OK, everything’s relative and “Garden Ruin” is hardly The Arctic Monkeys either. I mean, it’s still entirely recognisable and finds Joey Burns and John Convertino still very much in the driving seat with their unpredictable muse. It’s not entirely devoid of their usual fascinating exploration either, as both the sultry Latino-Cuban lope of the heady “Roka (Danza De La Muerte)” and the potent Gallic-noir of “Nom De Plume” ably demonstrate, but what you can’t deny is that “Garden Ruin” is surely Calexico’s most straight-ahead collection of rock/pop-related tunes to date.

Opener “Cruel” gives you some idea what to expect. It proffers a very live, organic sound and you can feel John Convertino slamming away in the room with you. Joey Burns has clearly gained in confidence as a vocalist, too, and several of those patented Calexico staples (wafts of lap steel float by like tumbleweed, stabs of discreet Mariachi brass shimmer in the heat) make their presence felt as the song unfolds, yet for all that it’s much closer in design to linear rock/ pop than ever before.

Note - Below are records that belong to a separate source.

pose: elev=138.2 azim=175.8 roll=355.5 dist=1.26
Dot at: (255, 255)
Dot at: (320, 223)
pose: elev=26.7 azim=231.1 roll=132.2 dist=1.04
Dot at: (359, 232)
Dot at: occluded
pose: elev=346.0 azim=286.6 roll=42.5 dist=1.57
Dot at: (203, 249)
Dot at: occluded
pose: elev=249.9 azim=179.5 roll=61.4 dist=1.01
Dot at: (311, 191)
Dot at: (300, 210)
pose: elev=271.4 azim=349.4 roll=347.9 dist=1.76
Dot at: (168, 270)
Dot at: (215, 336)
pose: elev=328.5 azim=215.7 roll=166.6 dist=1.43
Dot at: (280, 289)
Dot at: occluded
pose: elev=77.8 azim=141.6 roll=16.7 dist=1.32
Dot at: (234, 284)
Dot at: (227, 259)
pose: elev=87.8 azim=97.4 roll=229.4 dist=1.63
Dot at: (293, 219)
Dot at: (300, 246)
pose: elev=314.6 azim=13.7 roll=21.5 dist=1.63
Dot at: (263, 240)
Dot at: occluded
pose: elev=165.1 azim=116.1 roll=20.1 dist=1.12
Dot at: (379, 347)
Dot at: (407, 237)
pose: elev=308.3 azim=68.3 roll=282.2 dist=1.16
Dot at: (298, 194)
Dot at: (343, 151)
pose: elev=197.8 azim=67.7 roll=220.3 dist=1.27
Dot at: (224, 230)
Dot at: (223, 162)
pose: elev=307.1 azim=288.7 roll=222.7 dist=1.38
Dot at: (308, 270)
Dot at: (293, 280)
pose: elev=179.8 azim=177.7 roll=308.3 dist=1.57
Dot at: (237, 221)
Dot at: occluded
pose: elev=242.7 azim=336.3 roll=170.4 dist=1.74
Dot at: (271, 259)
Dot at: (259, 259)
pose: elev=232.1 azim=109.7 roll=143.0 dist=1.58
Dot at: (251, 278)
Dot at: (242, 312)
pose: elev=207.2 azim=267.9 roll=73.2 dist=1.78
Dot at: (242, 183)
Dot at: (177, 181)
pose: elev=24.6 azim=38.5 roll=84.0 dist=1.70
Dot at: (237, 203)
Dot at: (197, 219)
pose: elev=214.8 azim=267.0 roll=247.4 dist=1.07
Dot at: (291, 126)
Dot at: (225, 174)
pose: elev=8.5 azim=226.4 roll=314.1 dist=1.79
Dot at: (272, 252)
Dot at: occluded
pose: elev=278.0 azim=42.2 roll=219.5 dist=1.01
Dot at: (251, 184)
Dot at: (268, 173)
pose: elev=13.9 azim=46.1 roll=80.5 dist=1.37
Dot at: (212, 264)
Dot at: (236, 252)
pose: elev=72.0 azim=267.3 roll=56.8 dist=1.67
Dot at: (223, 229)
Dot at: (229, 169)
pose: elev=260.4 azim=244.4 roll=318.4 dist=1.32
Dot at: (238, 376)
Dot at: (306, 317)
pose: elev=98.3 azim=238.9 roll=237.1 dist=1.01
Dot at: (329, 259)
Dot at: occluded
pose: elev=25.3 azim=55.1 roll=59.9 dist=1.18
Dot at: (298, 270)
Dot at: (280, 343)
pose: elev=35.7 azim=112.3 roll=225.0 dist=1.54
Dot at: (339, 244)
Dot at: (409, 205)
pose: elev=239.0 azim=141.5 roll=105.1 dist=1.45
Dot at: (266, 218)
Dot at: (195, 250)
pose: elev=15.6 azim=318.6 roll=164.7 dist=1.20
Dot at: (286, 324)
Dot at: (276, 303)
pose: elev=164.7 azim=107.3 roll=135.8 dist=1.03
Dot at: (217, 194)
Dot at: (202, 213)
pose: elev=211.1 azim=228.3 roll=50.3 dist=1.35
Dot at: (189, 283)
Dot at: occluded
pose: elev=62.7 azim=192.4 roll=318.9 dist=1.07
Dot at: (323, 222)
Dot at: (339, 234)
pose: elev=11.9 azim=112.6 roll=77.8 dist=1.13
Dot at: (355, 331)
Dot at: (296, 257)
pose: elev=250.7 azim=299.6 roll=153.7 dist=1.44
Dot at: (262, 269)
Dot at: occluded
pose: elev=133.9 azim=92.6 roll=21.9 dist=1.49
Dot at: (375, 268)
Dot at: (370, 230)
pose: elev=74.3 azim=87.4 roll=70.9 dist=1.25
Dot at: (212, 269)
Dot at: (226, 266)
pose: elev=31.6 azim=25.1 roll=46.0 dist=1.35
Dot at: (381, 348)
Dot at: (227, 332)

Significant chunks of what follows can also be deemed either ‘poppy’ or ‘rocky’ without abject disgrace. “Bisbee Blue”, for example, has the kind of jaunty, but intelligent feel you’d associate with a band like The Go-Betweens and has a lovely insertion of strings during the Middle Eight; “Lucky Dime” is equally upbeat and soulful and its’ descriptive brass (Alto sax, I think?) helps it swing along like a lovely summer breeze, while songs like “Letter To Bowie Knife” and “Deep Down” rock loud and hard in their own right. The former is Glam-my and zips along on a chorus of “It’s too late!” while “Deep Down” lurches forward like the logical punky extension of “Feast Of Wire”s “Just Like Stevie Nicks.”

Also strangely absent are Calexico’s trademark instrumental wanderings, though some welcome introspective respite comes via the worn, pretty and romantic “Yours And Mine” (featuring a lovely throaty and emotional vocal from Burns) and the dreamy swoons of steel and whispered invocations of “Smash” where Burns mutters “take out my tools, maybe smash it/ destroy the past.”   It’s a note to self he seems to take as a command during the molten rock out of the closing “All Systems Red”, which is by some way the most expansive and epic Calexico have ever sounded.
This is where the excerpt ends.